SPORTS AND OTHER PASSIONS

  • Owner of Atlantica, a 50-foot mahogany racing schooner, moored in Mahone Bay
  • Loves to ski; favourite spot: Sun Peaks, in central British Columbia
  • Fly fishing
  • Self-described “voracious reader,” whose favourite authors include Ernest Hemingway, Robbie Burns and Joseph Conrad
     

CAREER

  • Began Bay Street career in 1986 at Burns Fry in Toronto
  • Became head of Deutsche Bank’s metals and mining group in 1997
  • Head of corporate development at Barrick Gold in 2002
  • Named chief executive officer of Kinross Gold in 2005


OTHER INTERESTS

  • Vice-chairman of University of Guelph and head of Guelph’s $200-million BetterPlanet Project
     

IN HIS OWN WORDS

On corporate responsibility:


“If that makes us a little bit more expensive, so be it. I’m convinced that, long term, it’s in the best interests of the company to do it.”

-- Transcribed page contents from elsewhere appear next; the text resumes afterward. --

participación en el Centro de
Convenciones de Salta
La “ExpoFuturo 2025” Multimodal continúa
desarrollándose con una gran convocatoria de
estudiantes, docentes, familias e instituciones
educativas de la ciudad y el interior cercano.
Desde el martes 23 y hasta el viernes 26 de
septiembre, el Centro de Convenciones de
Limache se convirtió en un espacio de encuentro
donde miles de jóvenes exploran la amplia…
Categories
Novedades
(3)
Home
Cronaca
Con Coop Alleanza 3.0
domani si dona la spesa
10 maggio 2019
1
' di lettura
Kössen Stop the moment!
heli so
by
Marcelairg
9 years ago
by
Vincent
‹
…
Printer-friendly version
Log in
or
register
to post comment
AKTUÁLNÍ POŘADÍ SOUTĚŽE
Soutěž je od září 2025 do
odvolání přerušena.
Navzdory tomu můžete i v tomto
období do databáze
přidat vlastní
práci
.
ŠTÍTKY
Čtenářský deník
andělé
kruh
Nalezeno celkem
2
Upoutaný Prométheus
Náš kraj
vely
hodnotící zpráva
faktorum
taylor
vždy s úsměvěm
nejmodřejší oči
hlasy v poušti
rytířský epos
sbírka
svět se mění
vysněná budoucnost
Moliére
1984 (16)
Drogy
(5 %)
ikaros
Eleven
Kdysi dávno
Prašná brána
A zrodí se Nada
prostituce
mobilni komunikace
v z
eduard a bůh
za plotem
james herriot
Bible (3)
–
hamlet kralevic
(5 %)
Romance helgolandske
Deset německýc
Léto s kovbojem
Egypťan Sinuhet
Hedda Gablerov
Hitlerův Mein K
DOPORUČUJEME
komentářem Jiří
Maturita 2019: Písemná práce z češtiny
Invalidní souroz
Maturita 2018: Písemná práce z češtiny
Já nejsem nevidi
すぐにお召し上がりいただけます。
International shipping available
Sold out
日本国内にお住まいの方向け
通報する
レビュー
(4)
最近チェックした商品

On retirement, or lack thereof:


“I think I have lots of fight left in me. I don’t plan to go anywhere until we deliver on the Red Back promise. The market was skeptical, but I firmly believe we’re going to deliver.”


On rumours that a merger with Russia’s Polyus Gold might happen one day:


“Interesting, but it’s not where we’re focused. We have spectacular set of assets to develop, so we’re quite happy where we’re sitting today.”